Shipping Temperature. When using CPT in the context of a multisite study, we have seen that gel plugs can loosen and the cell separation can fail when tubes become too cold during shipping. For this reason, an insulated shipping container is highly recommended, especially in cold winter climates.
Consistency of centrifugation step. Similarly, when multiple sites are involved, it is critical to ensure success that the correct centrifugation G force is calculated and implemented across sites with potentially different instrumentation.

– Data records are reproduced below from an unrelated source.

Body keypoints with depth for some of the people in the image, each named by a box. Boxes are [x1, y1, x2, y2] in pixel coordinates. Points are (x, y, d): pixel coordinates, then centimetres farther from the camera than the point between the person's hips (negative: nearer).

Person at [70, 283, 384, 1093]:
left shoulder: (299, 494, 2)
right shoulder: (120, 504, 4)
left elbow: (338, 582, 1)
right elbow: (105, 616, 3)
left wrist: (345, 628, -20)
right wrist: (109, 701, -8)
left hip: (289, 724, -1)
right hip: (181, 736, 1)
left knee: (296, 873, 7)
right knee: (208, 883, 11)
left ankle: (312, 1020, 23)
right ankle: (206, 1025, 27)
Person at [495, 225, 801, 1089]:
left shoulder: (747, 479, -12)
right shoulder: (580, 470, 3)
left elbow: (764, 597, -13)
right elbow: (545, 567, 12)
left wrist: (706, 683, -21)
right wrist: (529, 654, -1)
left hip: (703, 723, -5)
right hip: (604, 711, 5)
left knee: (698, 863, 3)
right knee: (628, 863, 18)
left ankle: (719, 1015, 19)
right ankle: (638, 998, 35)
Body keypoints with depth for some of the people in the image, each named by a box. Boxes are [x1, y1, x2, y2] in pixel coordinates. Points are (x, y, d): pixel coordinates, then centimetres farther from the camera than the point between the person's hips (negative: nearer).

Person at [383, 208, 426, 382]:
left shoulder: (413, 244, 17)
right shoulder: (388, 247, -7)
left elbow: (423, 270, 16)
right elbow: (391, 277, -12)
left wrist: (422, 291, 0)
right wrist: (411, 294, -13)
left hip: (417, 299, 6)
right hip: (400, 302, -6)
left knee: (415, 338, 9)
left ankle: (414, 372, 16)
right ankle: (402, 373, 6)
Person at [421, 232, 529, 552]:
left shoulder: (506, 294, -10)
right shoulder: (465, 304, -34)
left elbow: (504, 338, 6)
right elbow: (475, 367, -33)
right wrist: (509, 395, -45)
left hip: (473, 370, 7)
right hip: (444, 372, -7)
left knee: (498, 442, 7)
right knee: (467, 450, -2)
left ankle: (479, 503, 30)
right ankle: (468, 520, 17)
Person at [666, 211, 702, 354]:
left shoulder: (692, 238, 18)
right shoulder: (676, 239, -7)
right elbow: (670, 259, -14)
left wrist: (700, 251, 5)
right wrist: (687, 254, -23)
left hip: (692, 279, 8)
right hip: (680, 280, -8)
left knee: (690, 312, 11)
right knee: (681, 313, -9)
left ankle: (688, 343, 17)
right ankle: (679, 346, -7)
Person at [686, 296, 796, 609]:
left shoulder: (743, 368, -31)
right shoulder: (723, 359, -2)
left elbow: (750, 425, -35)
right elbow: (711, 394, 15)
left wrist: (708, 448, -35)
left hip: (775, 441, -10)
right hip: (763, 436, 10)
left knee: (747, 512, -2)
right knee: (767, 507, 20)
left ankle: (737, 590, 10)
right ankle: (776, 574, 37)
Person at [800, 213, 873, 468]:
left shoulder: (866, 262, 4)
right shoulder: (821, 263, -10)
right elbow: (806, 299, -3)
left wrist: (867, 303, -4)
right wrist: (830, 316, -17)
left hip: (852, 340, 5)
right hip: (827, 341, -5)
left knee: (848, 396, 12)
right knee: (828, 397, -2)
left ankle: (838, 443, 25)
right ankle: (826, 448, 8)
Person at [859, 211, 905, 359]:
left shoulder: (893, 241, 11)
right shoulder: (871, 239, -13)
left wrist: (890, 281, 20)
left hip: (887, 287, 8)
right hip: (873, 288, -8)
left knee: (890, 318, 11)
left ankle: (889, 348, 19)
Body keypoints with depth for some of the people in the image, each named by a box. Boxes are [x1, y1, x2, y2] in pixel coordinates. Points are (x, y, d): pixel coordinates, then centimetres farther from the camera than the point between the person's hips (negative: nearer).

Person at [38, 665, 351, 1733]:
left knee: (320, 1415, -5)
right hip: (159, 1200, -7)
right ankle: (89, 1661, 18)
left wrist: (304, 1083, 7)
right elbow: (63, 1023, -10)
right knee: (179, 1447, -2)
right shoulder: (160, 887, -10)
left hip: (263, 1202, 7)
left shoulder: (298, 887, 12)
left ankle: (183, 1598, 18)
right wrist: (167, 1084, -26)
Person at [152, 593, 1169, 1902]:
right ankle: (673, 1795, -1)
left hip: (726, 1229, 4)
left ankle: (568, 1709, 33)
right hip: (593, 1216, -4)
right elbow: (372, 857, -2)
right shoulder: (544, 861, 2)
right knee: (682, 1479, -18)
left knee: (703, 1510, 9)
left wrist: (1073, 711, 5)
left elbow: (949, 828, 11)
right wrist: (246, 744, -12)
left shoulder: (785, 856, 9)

Both spin time and G force are important to success with the procedure.

Acknowledgments

We thank BD Biosciences for development of the CPT method, on which this protocol is based.

References

Corkum, C., Ings, D., Burgess, C., Karwowska, S., Kroll, W. and Michalak, T. (2015). Immune cell subsets and their gene expression profiles from human PBMC isolated by Vacutainer Cell Preparation Tube (CPT^TM) and standard density gradient. BMC Immunology 16:48.
Ruitenberg, J. J., Mulder, C. B., Maino, V. C., Landay, A. L. and Ghanekar, S. A. (2006). VACUTAINER CPT and Ficoll density gradient separation perform equivalently in maintaining the quality and function of PBMC from HIV seropositive blood samples. BMC Immunol 7: 11.
Schlenke, P., Klüter, H., Müller-Steinhardt, M., Hammers, H. J., Borchert, K. and Bein, G. (1998). Evaluation of a novel mononuclear cell isolation procedure for serological HLA typing. Clin Diagn Lab Immun 5(6): 808-813.